Dataset content —
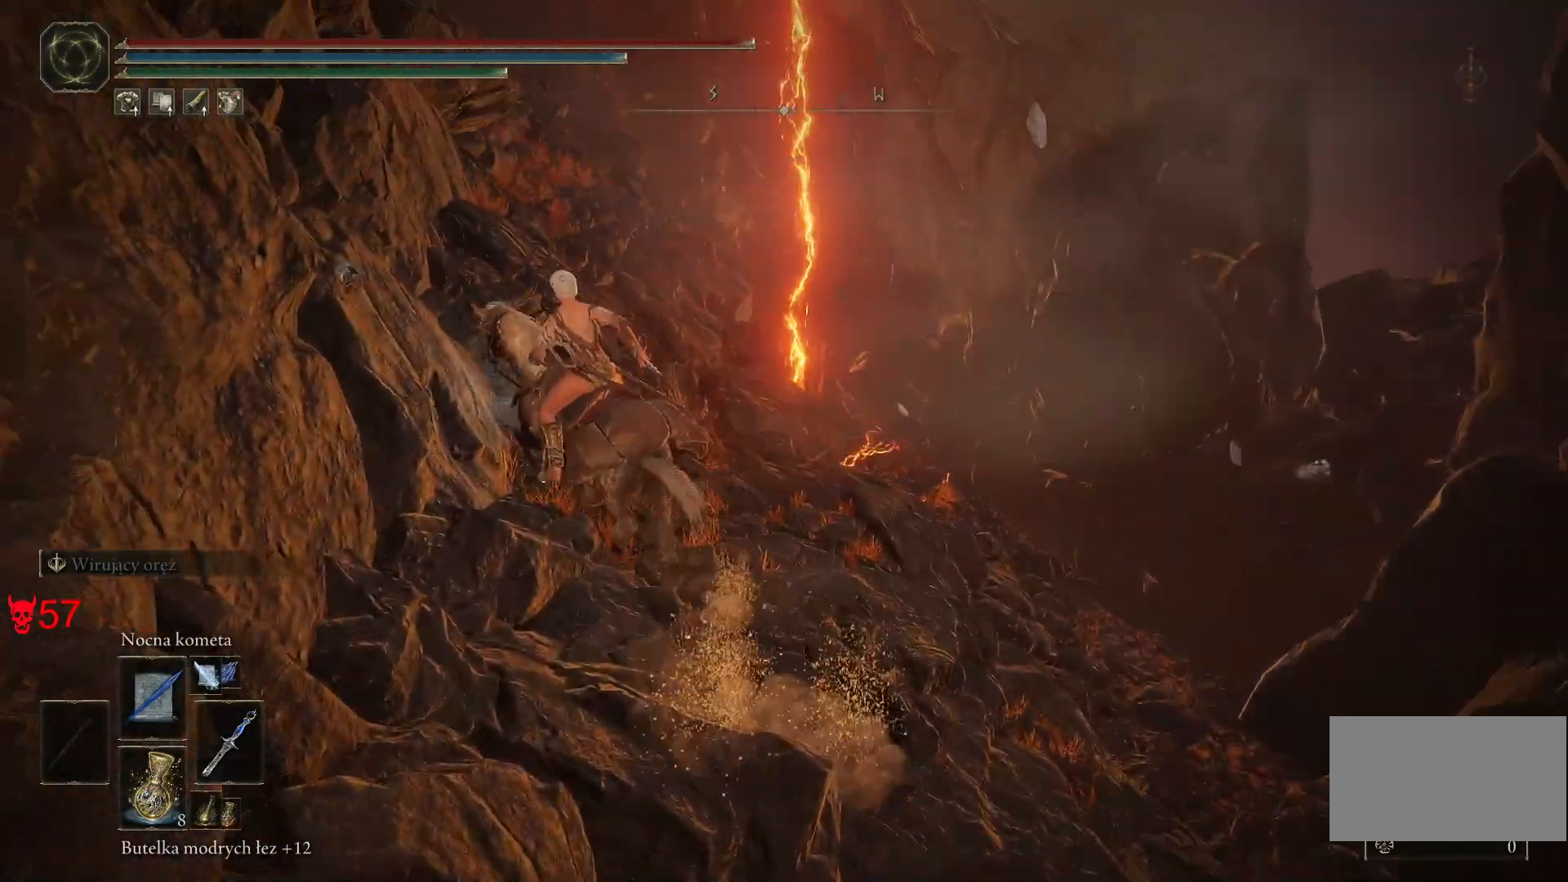
{"keys": ["w"], "mouse": [], "events": [[83, "a", "up"]]}
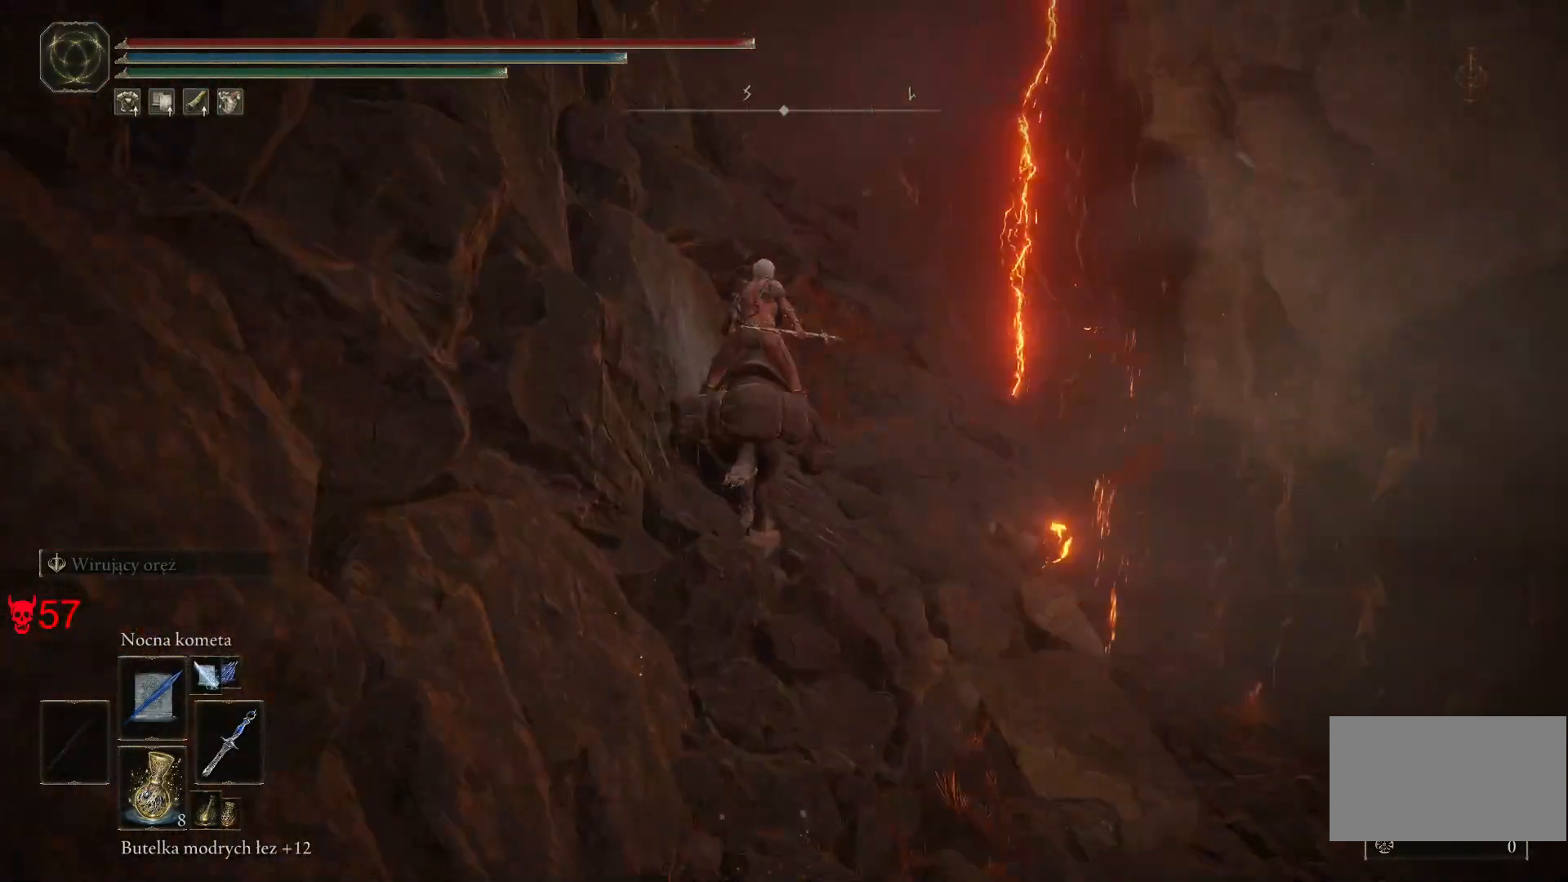
{"keys": ["w"], "mouse": [], "events": [[183, "d", "down"], [467, "d", "up"]]}
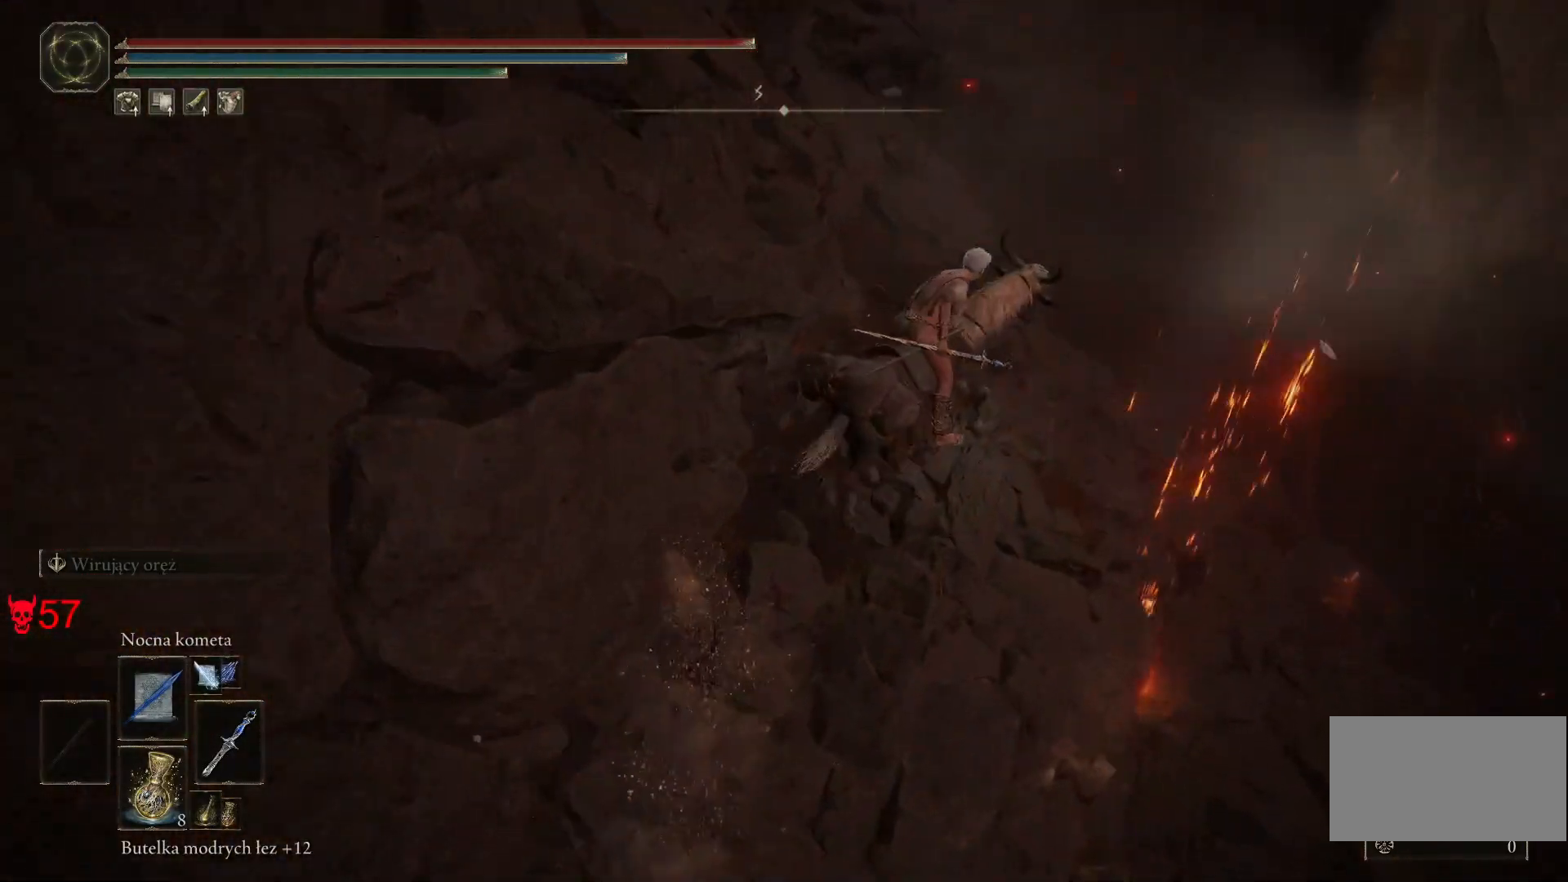
{"keys": ["w"], "mouse": [], "events": []}
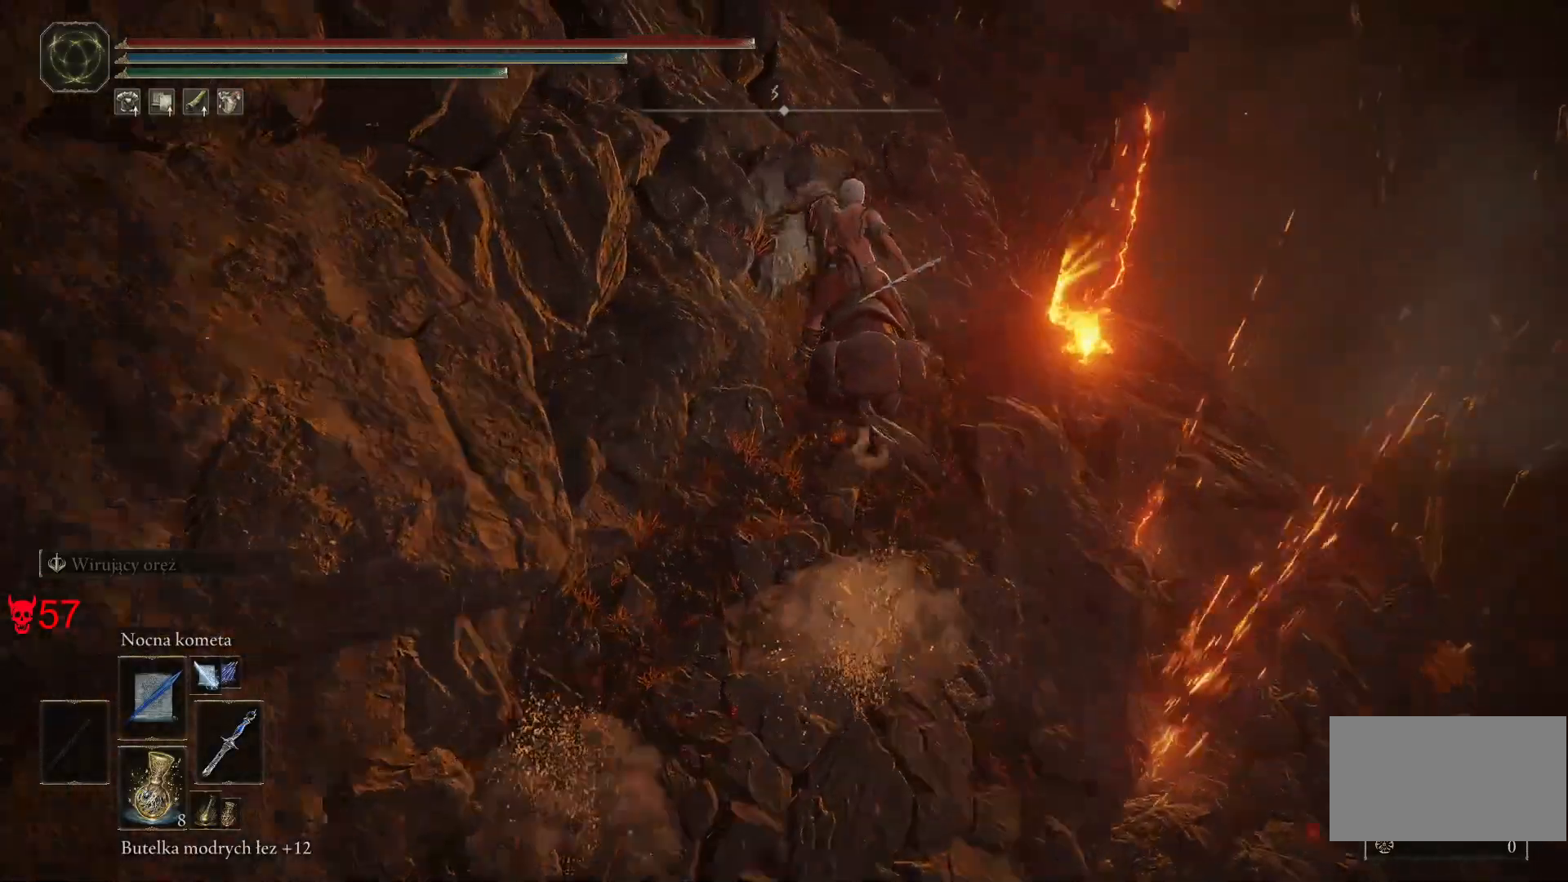
{"keys": [], "mouse": [], "events": [[217, "w", "up"]]}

Problem requirements —
Copy out the data above exactly, except the pictures.

Answer below —
{"keys": ["w"], "mouse": [], "events": [[83, "a", "up"]]}
{"keys": ["w"], "mouse": [], "events": [[183, "d", "down"], [467, "d", "up"]]}
{"keys": ["w"], "mouse": [], "events": []}
{"keys": [], "mouse": [], "events": [[217, "w", "up"]]}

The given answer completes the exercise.